Inconsistent Quality on Non-Flagship Products
The pears and Moose Munch are consistently great. But some of the other products feel like they're riding the brand name. Certain cheese assortments, snack mixes, and baked goods don't match the premium price point. If you stick to what Harry and David is known for, you'll be happy. If you branch out into their more generic offerings, results may vary.
Aggressive Upselling
The website is designed to push you toward more expensive options at every turn. Add-ons, upgrades, “make it a deluxe” prompts. And once you've ordered, expect a steady stream of promotional emails and catalogs. You can unsubscribe, but it takes a couple of rounds before they fully stop.
Returns and Satisfaction Guarantee
Harry and David offers a “100% Satisfaction Guarantee,” which sounds great on paper. In practice, here's how it works: if your gift arrives damaged or you're unhappy with the quality, you can contact customer service for a replacement or refund. For perishable items, they typically issue a full refund or send a replacement shipment.
The catch? Getting through to customer service during the holiday season can take 30 to 60 minutes on hold. Their online chat is faster, and email requests usually get resolved within 48 hours. If you have a problem, document it with photos and reach out via chat first.
Who Harry and David Is (and Isn't) For
Harry and David is perfect for:
- Corporate gifting where presentation matters
- Holiday gifts for people who are hard to shop for
- Anyone who wants to send premium pears (seriously, the pears are that good)
- Sympathy, thank-you, and congratulatory gifts that need to look polished
- People who value convenience and don't mind paying for it
Harry and David is not ideal for:
- Budget shoppers looking for the best food-per-dollar ratio
- People who want artisan or small-batch specialty foods
- International gift-giving
- Last-minute holiday orders (you'll stress yourself out)
- Buying food for your own household (the markup doesn't make sense)
The Bottom Line
Harry and David occupies a very specific niche in the gift market. They sell good food in beautiful packaging at premium prices. For their core products (Royal Riviera Pears, Moose Munch, and well-curated gift towers), the quality backs up the reputation. You're not getting ripped off. You're paying for a polished gifting experience, and that experience delivers.

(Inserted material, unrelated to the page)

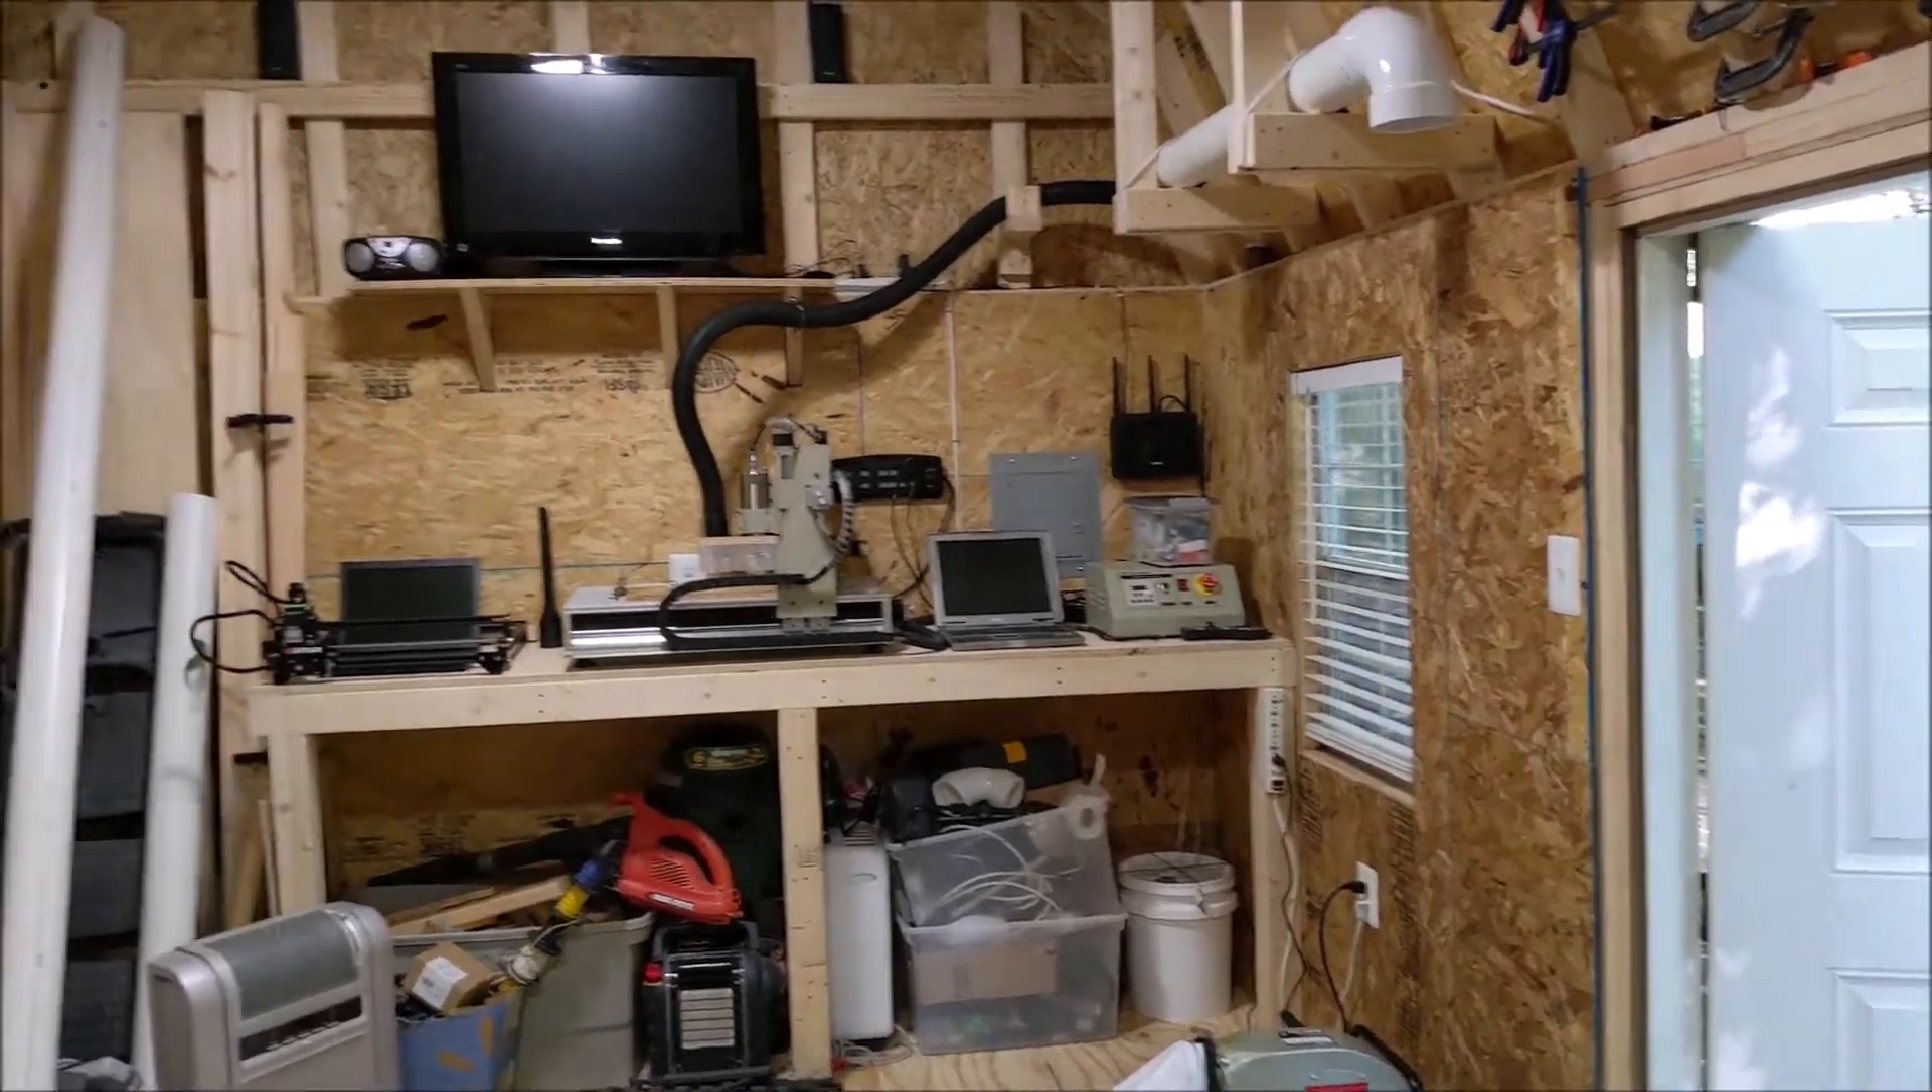Got the OSB board up on those walls so we're fully enclosed here as far as the OSB board goes.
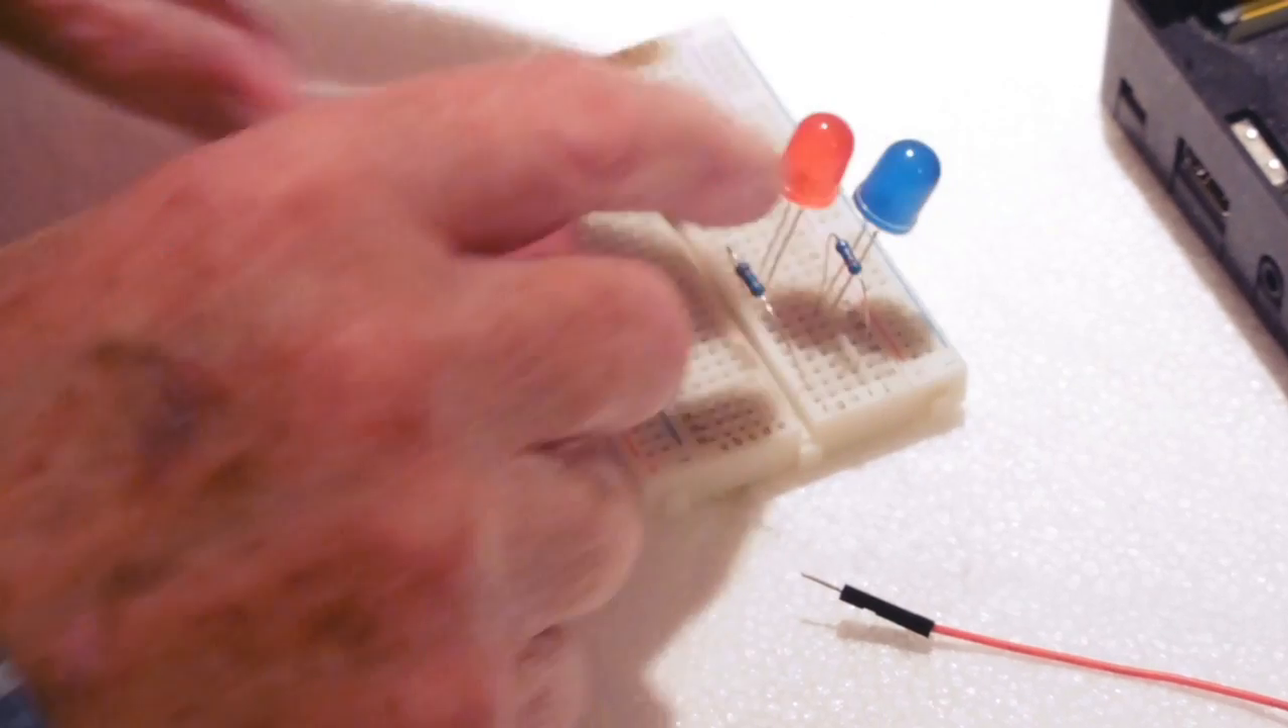So now we've got two LEDs and two resistors.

But you need to go in with realistic expectations. Not everything in the catalog lives up to the brand's best offerings. Shipping during the holidays is a gamble if you wait too long. And the prices include a significant markup for convenience and presentation that some shoppers won't want to pay.
If you need a reliable, impressive food gift that requires zero creative effort on your part, Harry and David is one of the safest choices in the business. Just order early, stick to the classics, and don't let the upsells tempt you into overspending.